Are beards a symbol of ugliness?
I came across this disconcerting passage in How To Read A Church by Richard Taylor.
Images of Jesus with a beard may also have developed through a wish to symbolize ugliness. There was some debate in the early Church as to whether Jesus was in appearance the most handsome, or the most repulsive of men. One view was that since God is supremely beautiful, and Jesus was God on earth, so Jesus too must have been supremely beautiful. The opposing view was that God the Son took on himself all human misery when he entered the world, and so had a horrible, diseased appearance. This ‘ugly’ view claimed support from the Prophet Isaiah: ‘he had … nothing in his appearance that we should desire him. He was despised and rejected by others … surely he has borne our infirmities and carried our diseases’ (Isaiah 53:2-4). Bearded and unbearded images of Jesus appeared concurrently until around the eleventh century. The theory runs that during this period, if an artist wanted to emphasize Jesus’ divinity then he would take the ‘beauty’ side of the debate, and symbolize this by having Jesus beardless, whereas he would portray him as bearded if he wanted to emphasize Jesus’ humanity and supposed ugliness.

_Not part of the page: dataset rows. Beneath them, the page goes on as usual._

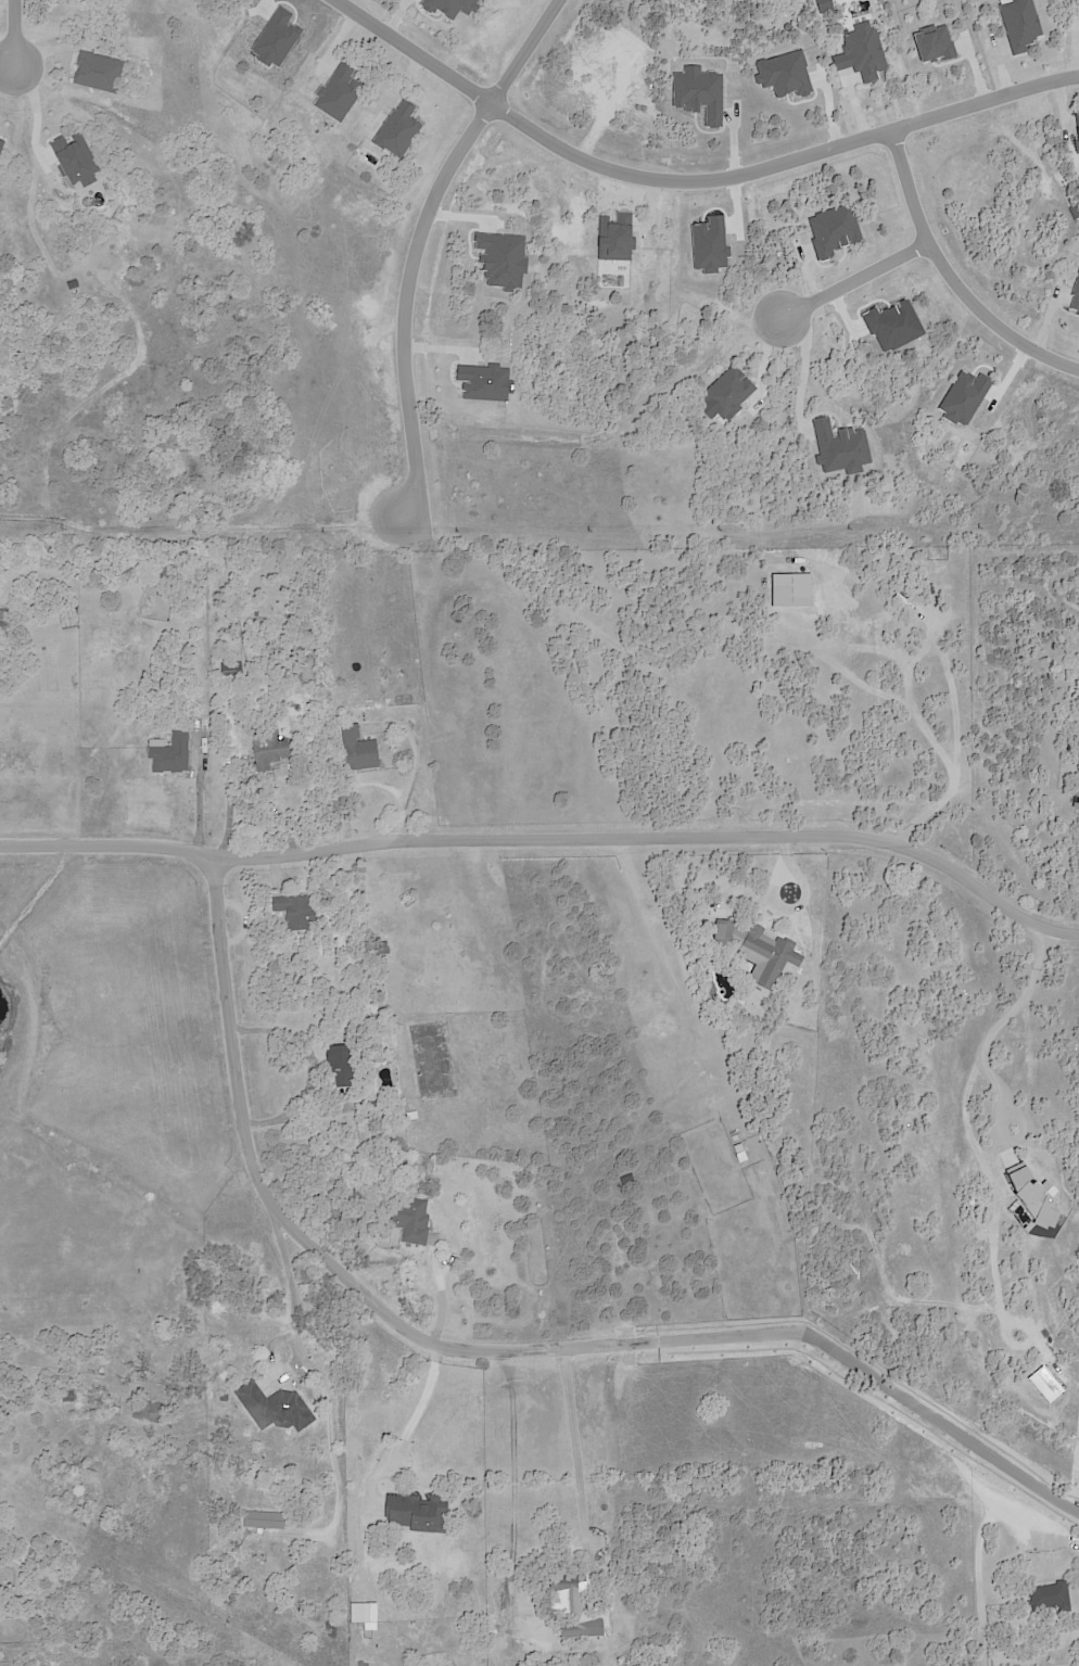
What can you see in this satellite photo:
road: (9, 36)
road: (683, 178)
road: (413, 245)
road: (947, 277)
road: (854, 278)
road: (806, 363)
building: (168, 570)
building: (4, 621)
building: (333, 660)
building: (229, 671)
building: (348, 715)
building: (272, 749)
building: (361, 749)
building: (1076, 798)
road: (231, 803)
building: (1078, 813)
road: (550, 837)
building: (298, 911)
building: (384, 948)
building: (760, 952)
road: (1032, 994)
building: (343, 1066)
building: (375, 1106)
building: (408, 1167)
building: (360, 1194)
building: (414, 1221)
road: (434, 1263)
road: (291, 1282)
road: (497, 1349)
building: (70, 1396)
building: (226, 1398)
road: (426, 1406)
building: (277, 1407)
building: (150, 1412)
road: (577, 1452)
road: (331, 1453)
building: (420, 1514)
building: (216, 1521)
building: (266, 1521)
building: (221, 1543)
road: (984, 1588)
building: (327, 1591)
building: (1049, 1598)
building: (574, 1604)
building: (358, 1613)
power tower: (229, 1623)

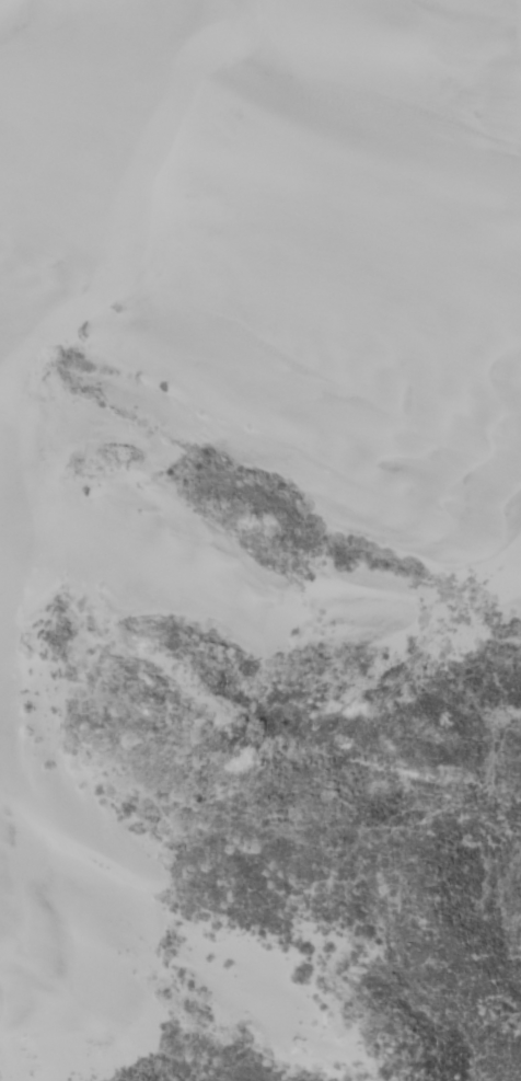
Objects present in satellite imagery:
park: (260, 540)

From around the eleventh century, images of Jesus with a beard took the ascendance.
Images of a bearded Jesus originated from a need to represent human ugliness? Surely not.






It’s a little embarrassing to admit, but I tend to think of Jesus as looking like Willem Dafoe in The Last Temptation of Christ.
He is kind of ugly.
So I take it your beard isn’t a deliberate theological symbol of human misery?
No, human depravity is more like it.